Consider the following three relations:
\begin{align} X &= Q\cos(\theta)^2 +R\sin(\theta)^2 \\ Y &= Q\sin(\theta)^2 +R\cos(\theta)^2\\ Z &= \cos(\theta)\sin(\theta)(R-Q) \end{align}
Can you find a relation $f$ such that $f(X,Y,Z)=0$ ?
$f$ can not depend explicitly on $Q,R,\theta$, however $f$ can be non linear in $(X,Y,Z)$.

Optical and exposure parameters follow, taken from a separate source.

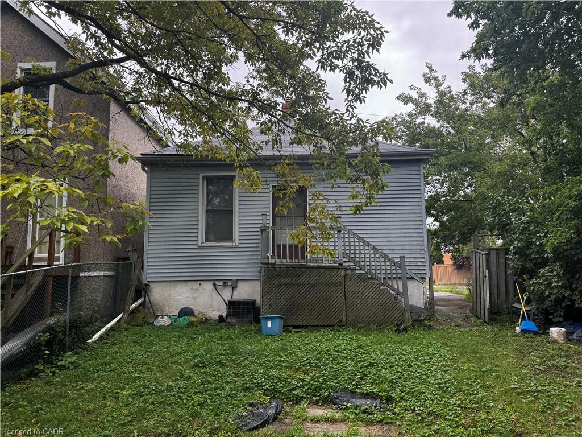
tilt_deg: +8.6
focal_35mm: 24
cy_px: 218
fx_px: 404
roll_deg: +1.4
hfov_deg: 71.6
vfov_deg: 56.8
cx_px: 291
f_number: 1.78
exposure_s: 1/213
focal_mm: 6.76
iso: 80
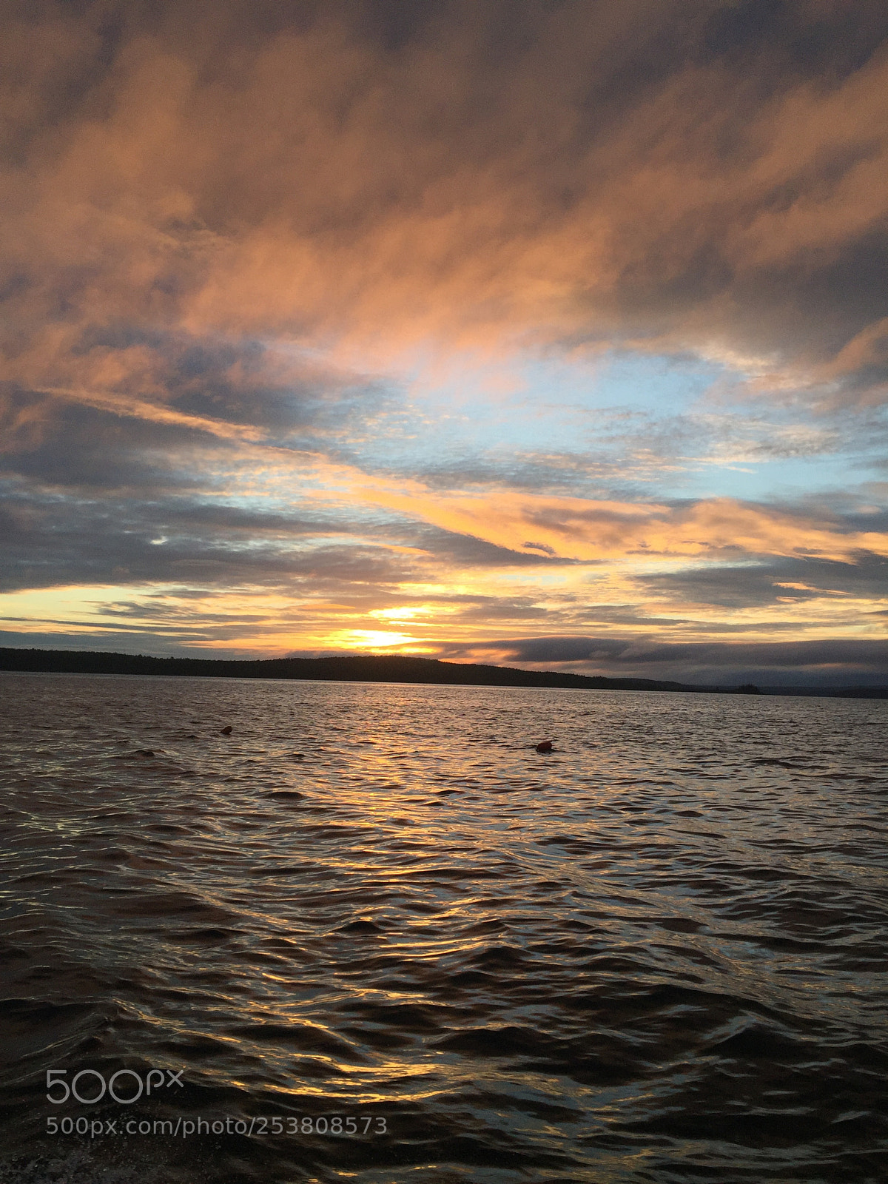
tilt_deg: +7.1
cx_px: 444
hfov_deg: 48.2
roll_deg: -1.5
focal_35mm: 29
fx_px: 992
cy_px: 592
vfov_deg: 61.7
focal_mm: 4.15
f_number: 2.2
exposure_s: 1/989
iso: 32
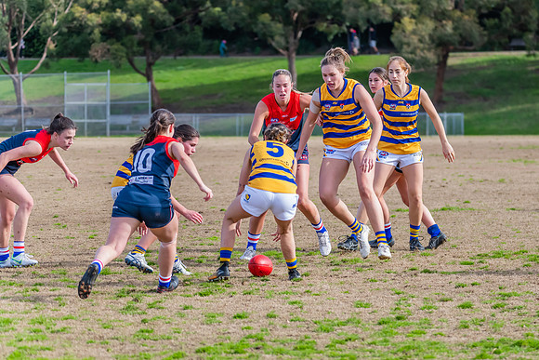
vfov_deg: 6.7
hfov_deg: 10.0
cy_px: 179
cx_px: 341
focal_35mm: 205
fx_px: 3068
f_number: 5.6
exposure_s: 1/1600
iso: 800
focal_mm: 160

\begin{align} X &= Q\cos(\theta)^2 +R\sin(\theta)^2 \tag{1}\label{1} \\ Y &= Q\sin(\theta)^2 +R\cos(\theta)^2 \tag{2}\label{2} \\ Z &= \cos(\theta)\sin(\theta)(R-Q) =\tfrac12\,\sin(2\theta)(R-Q) \tag{3}\label{3} . \end{align}
It follows from \eqref{1}, \eqref{2} that \begin{align} X+Y&=R+Q \tag{4}\label{4} ,\\ Y-X&= \cos(2\theta)(R-Q) \tag{5}\label{5} ,\\ 4Z^2+(Y-X)^2 &=(R-Q)^2 \tag{6}\label{6} , \end{align}
so we can express $Q,R$ in terms of $X,Y$ as
\begin{align} Q&= \tfrac12\,\Big(X+Y+\sqrt{4Z^2+(X-Y)^2}\Big) \tag{7}\label{7} ,\\ R&= \tfrac12\,\Big(X+Y-\sqrt{4Z^2+(X-Y)^2}\Big) \tag{8}\label{8} ,\\ \end{align}
Also, considering \eqref{1}, \eqref{2} as a linear system with $\cos^2\theta,\ \sin^2\theta,$ as two unknowns, we can find that
\begin{align} \cos^2\theta&= \frac{R\,Y-Q\,X}{R^2-Q^2} = \frac{R\,Y-Q\,X}{(X+Y)(R-Q)} \tag{9}\label{9} ,\\ \sin^2\theta&= \frac{Q\,Y-R\,X}{R^2-Q^2} = \frac{Q\,Y-R\,X}{(X+Y)(R-Q)} \tag{10}\label{10} , \end{align}
or
\begin{align} \cos^2\theta&= \frac12\,\left(1+\frac1{\sqrt{1+\frac{4Z^2}{(X-Y)^2}}}\right) \tag{11}\label{11} ,\\ \sin^2\theta&= \frac12\,\left(1-\frac1{\sqrt{1+\frac{4Z^2}{(X-Y)^2}}}\right) \tag{12}\label{12} . \end{align}